Her brother became a paraplegic following a motorcycle accident. Her father, a long-haul trucker and mechanic, died when Britton was a teenager. Her parents, who married as teenagers and had little formal education, struggled to support the family in Totowa, N.J., a small town outside Paterson. Much of the imagery contained in her earliest mature work came from road maps of routes her father travelled. Though her methods have evolved with compositions that have grown both simpler and more complex, the core of her art – byways running in all directions across variable terrain – remains intact. The artist says she creates this personal cartography to deal with “things I can’t talk about.
To probe whether and to what degree she thinks her art resonates beyond herself, I read Britton a 1979 quote from Kim Levin in which the critic called mapping “an emblem of Postmodernism.” “Mapping,” Britton responded, “is deeply connected to the anxiety of the moment and artists are deeply connected to that,” adding that her art, which conveys both “fragility” and “tension” reflects those anxieties. “My work isn’t about the craft and the labor,” she stresses. “I want there to be a transformation.” Indeed, when you look at Britton’s work, the illusion of being drawn into wide-open spaces is so compelling that it is impossible not to be transfixed by her craft. That involvement transforms what we see and feel. With its roads to everywhere and nowhere, Britton asks us to confront, as she puts it, the question of whether “things are coming together or shattering apart.” The answer, of course, depends on where you stand.

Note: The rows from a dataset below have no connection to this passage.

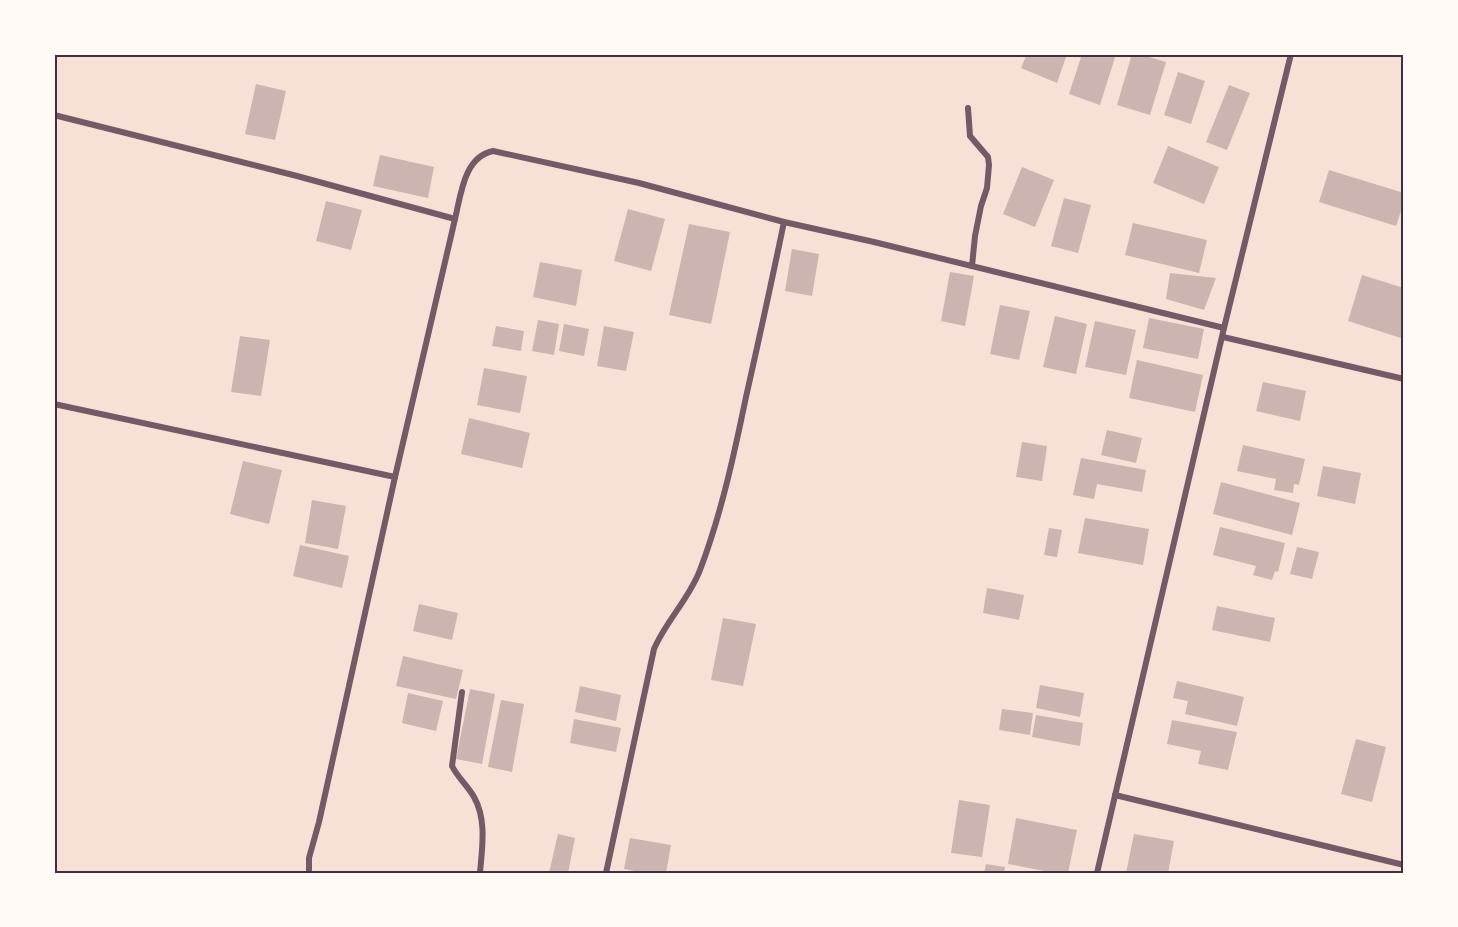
<svg xmlns="http://www.w3.org/2000/svg" width="1458" height="927" viewBox="0 0 1458 927" font-family="Lora,serif">
<rect width="100%" height="100%" fill="#f7e1d7"/>
<g fill="#ccb4b1">
<path d="M1027,54H1067L1057,83L1021,68Z"/>
<path d="M1082,54H1116L1100,105L1069,94Z"/>
<path d="M1132,54H1139L1166,62L1150,115L1117,105Z"/>
<path d="M1178,72L1205,81L1191,124L1164,115Z"/>
<path d="M256,84L286,91L275,140L245,134Z"/>
<path d="M1229,85L1250,93L1227,150L1206,142Z"/>
<path d="M1168,146L1219,167L1204,204L1153,183Z"/>
<path d="M380,155L434,167L428,198L373,186Z"/>
<path d="M1022,167L1054,180L1035,227L1003,214Z"/>
<path d="M1329,170L1404,193V202L1396,226L1319,202Z"/>
<path d="M1064,198L1091,205L1078,253L1051,246Z"/>
<path d="M326,201L362,210L351,250L316,241Z"/>
<path d="M628,209L665,219L651,271L614,261Z"/>
<path d="M1133,223L1207,240L1199,273L1125,255Z"/>
<path d="M689,224L730,232L711,324L669,315Z"/>
<path d="M792,249L819,254L812,296L785,291Z"/>
<path d="M540,262L582,270L576,306L533,297Z"/>
<path d="M950,272L974,276L965,326L941,321Z"/>
<path d="M1170,273L1216,278L1204,310L1166,299Z"/>
<path d="M1362,275L1404,288V339L1348,321Z"/>
<path d="M1000,305L1030,311L1019,360L990,354Z"/>
<path d="M1055,316L1087,324L1076,374L1043,367Z"/>
<path d="M1149,318L1204,329L1198,359L1143,348Z"/>
<path d="M538,320L559,324L554,355L532,351Z"/>
<path d="M1095,321L1136,330L1126,375L1085,367Z"/>
<path d="M564,324L589,329L584,356L559,351Z"/>
<path d="M496,326L524,331L521,351L492,346Z"/>
<path d="M604,326L634,332L626,371L597,366Z"/>
<path d="M240,336L270,340L261,396L231,392Z"/>
<path d="M1137,360L1203,375L1195,412L1129,398Z"/>
<path d="M484,368L527,376L520,413L477,405Z"/>
<path d="M1263,382L1306,391L1300,421L1256,411Z"/>
<path d="M469,418L530,433L522,468L461,454Z"/>
<path d="M1107,430L1142,438L1136,463L1101,455Z"/>
<path d="M1022,442L1047,446L1042,481L1016,477Z"/>
<path d="M1243,445L1305,459L1299,485L1294,484L1293,493L1274,490L1276,479L1237,471Z"/>
<path d="M1081,458L1146,470L1142,492L1097,484L1094,499L1073,495Z"/>
<path d="M243,461L282,470L269,524L230,514Z"/>
<path d="M1323,466L1361,473L1355,504L1317,496Z"/>
<path d="M1221,482L1300,503L1292,535L1213,514Z"/>
<path d="M312,500L346,506L338,549L305,543Z"/>
<path d="M1085,518L1149,529L1143,565L1078,553Z"/>
<path d="M1220,527L1285,543L1278,572L1275,571L1272,580L1253,575L1256,566L1213,555Z"/>
<path d="M1049,528L1062,530L1057,557L1044,555Z"/>
<path d="M300,545L349,556L342,588L293,576Z"/>
<path d="M1297,547L1319,552L1312,579L1290,574Z"/>
<path d="M987,588L1024,595L1019,620L983,613Z"/>
<path d="M419,604L458,613L452,640L413,631Z"/>
<path d="M1217,606L1275,618L1270,642L1212,630Z"/>
<path d="M723,618L756,624L743,686L711,680Z"/>
<path d="M403,656L463,670L456,699L396,686Z"/>
<path d="M1177,681L1244,697L1237,726L1185,714L1188,701L1173,698Z"/>
<path d="M1040,685L1084,693L1080,717L1036,708Z"/>
<path d="M580,686L621,695L616,721L575,712Z"/>
<path d="M470,689L495,694L482,764L456,759Z"/>
<path d="M408,693L443,701L436,731L402,723Z"/>
<path d="M501,700L524,704L512,772L488,767Z"/>
<path d="M1002,709L1033,713L1030,735L999,730Z"/>
<path d="M1036,715L1083,723L1080,746L1032,737Z"/>
<path d="M574,719L621,728L616,752L570,743Z"/>
<path d="M1172,720L1237,732L1228,770L1198,764L1201,751L1167,744Z"/>
<path d="M1356,739L1386,747L1372,802L1341,794Z"/>
<path d="M959,800L990,805L982,857L951,853Z"/>
<path d="M1016,818L1077,830L1068,873H1055L1008,864Z"/>
<path d="M558,834L575,838L568,873H549Z"/>
<path d="M1134,834L1174,841L1168,873L1151,871L1150,873H1126Z"/>
<path d="M630,838L671,845L666,873H646L624,869Z"/>
<path d="M986,864L1005,867L1004,873H984Z"/>
</g>
<g fill="none" stroke-linecap="round" stroke-linejoin="round">
<g stroke="#755966" stroke-width="6">
<path d="M968,108L970,136L988,157L989,165L987,188L981,206L975,236L972,266"/>
<path d="M54,115L297,176L455,219"/>
<path d="M1223,337L1404,379"/>
<path d="M54,404L395,477"/>
<path d="M462,692L452,766C458,778 468,786 474,797C487,820 482,848 480,873"/>
<path d="M1115,795L1404,865"/>
<path d="M309,873V858L319,822L395,477L455,219C461,194 464,157 493,151L639,183L784,222L874,242L1224,328"/>
<path d="M606,873L654,649C666,621 689,599 700,570C721,515 734,455 746,397C759,339 772,280 784,222"/>
<path d="M1097,873L1224,328L1291,54"/>
</g>
</g>
<rect width="1458" height="927" fill="none" stroke="#fffaf5" stroke-width="111"/>
<rect x="56" y="56" width="1346" height="816" fill="none" stroke="#4a2c40" stroke-width="2"/>
</svg>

Britton’s maps reflect a broad-based artistic response to the postmodern notion that a fault line undergirds every footstep. As Gilles Deleuze and Felix Guattari described the trend in a 1987 essay called A Thousand Plateaus: Capitalism and Schizophrenia: “The map is open and connectable in all of its dimensions; it is detachable, reversible, susceptible to constantmodification. It can be torn, reversed, adapted to any kind of mounting, reworked by an individual, group or social formation. It can be drawn on a wall, conceived of as a work of art, constructed as a political action or as a meditation.” That, I think, describes Britton’s working method to a T.